= Carol Lady Haynes =

Jamaican doctor and politician

Carol Lady Haynes, born Carol Jacobs, is a Jamaican-Barbadian doctor and politician. From 2015 to 2018, she was an independent member of the Senate of Barbados, and is well-known for her work in response to HIV/AIDS in Barbados as a doctor before entering the senate.

==Life and career==
Carol Jacobs was born in Jamaica, the daughter of Dr. Lenworth Jacobs, and his wife, Mrs. Beth Jacobs, of St. Ann's Bay, Jamaica. She received her early education at St. Hilda's Diocesan High School and Hampton School, in Jamaica. A graduate of the University of the West Indies, she made Barbados her home. She gained early experience as a medical doctor at the Queen Elizabeth Hospital, Barbados. In 1979 she began her own private practice in family medicine. In 1988 she started involvement with the HIV/AIDS programme.

She married the doctor and politician Sir Richard Haynes (1936–2013), and the couple had two sons.

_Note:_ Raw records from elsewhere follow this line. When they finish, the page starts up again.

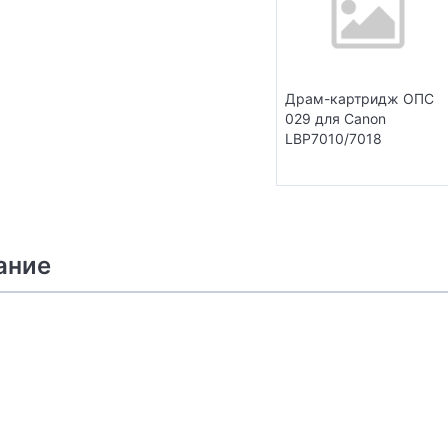
Драм-картридж ОПС
029 для Canon
LBP7010/7018
ание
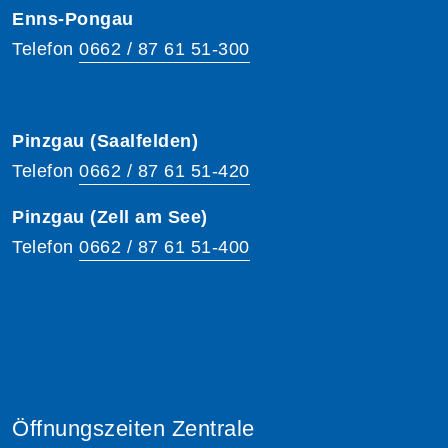
Enns-Pongau
Telefon
0662 / 87 61 51-300
Pinzgau (Saalfelden)
Telefon
0662 / 87 61 51-420
Pinzgau (Zell am See)
Telefon
0662 / 87 61 51-400
Öffnungszeiten Zentrale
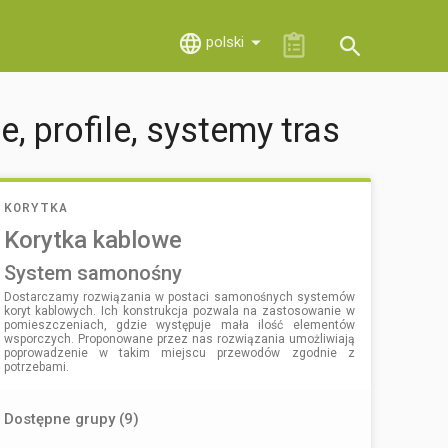
polski
, profile, systemy tras
KORYTKA
Korytka kablowe
system samonośny
Dostarczamy rozwiązania w postaci samonośnych systemów
koryt kablowych. Ich konstrukcja pozwala na zastosowanie w
pomieszczeniach, gdzie występuje mała ilość elementów
wsporczych. Proponowane przez nas rozwiązania umożliwiają
poprowadzenie w takim miejscu przewodów zgodnie z
potrzebami.
Dostępne grupy (9)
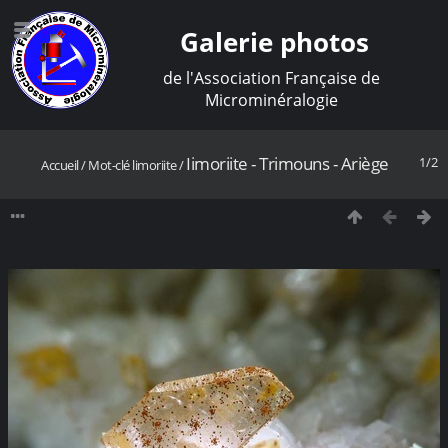
Galerie photos
de l'Association Française de
Microminéralogie
Iimoriite - Trimouns - Ariège
1/2
Accueil
/
Mot-clé
limoriite
/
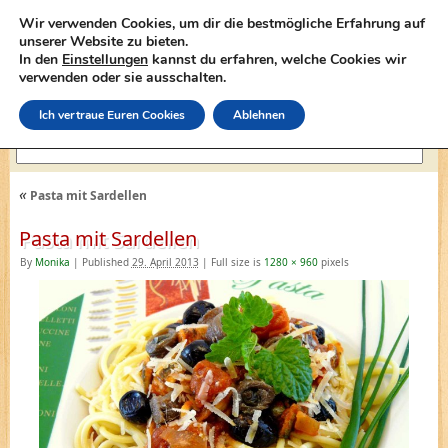
Wir verwenden Cookies, um dir die bestmögliche Erfahrung auf
unserer Website zu bieten.
In den
Einstellungen
kannst du erfahren, welche Cookies wir
lasagne-rezepte.net
verwenden oder sie ausschalten.
Ich vertraue Euren Cookies
Ablehnen
«
Pasta mit Sardellen
Pasta mit Sardellen
By
Monika
|
Published
29. April 2013
|
Full size is
1280 × 960
pixels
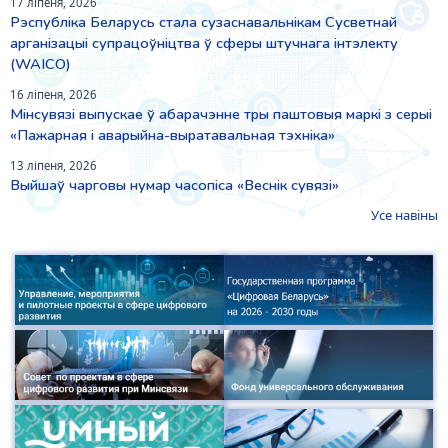
17 ліпеня, 2026
Рэспубліка Беларусь стала сузаснавальнікам Сусветнай
арганізацыі супрацоўніцтва ў сферы штучнага інтэлекту
(WAICO)
16 ліпеня, 2026
Мінсувязі выпускае ў абарачэнне тры паштовыя маркі з серыі
«Пажарная і аварыйна-выратавальная тэхніка»
13 ліпеня, 2026
Выйшаў чарговы нумар часопіса «Веснiк сувязi»
Усе навіны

In 2000 she received the Barbados Centennial Honour. From 2001 to 2008 she chaired the Barbados National HIV Commission, serving as the Prime Minister's Special Envoy. In 2005 she was unanimously elected as Chair of the Global Fund to Fight AIDS, Tuberculosis and Malaria, the first woman and the first Caribbean person to hold this office. That year she also received the UNAIDS Gold Medal of Achievement. In 2006 she was the first ever recipient of the Barbados Gold Award of Achievement. However, in 2007 Barbados Underground called for her resignation, along with that of Prime Minister Owen Arthur, for having "failed Barbados in the fight against the spread of HIV/AIDS".

Carol Lady Haynes was sworn in as senator on 5 March 2015, and announced her intention to continue to practice as a doctor while serving as senator. In 2016 she was awarded an honorary degree from the University of the West Indies.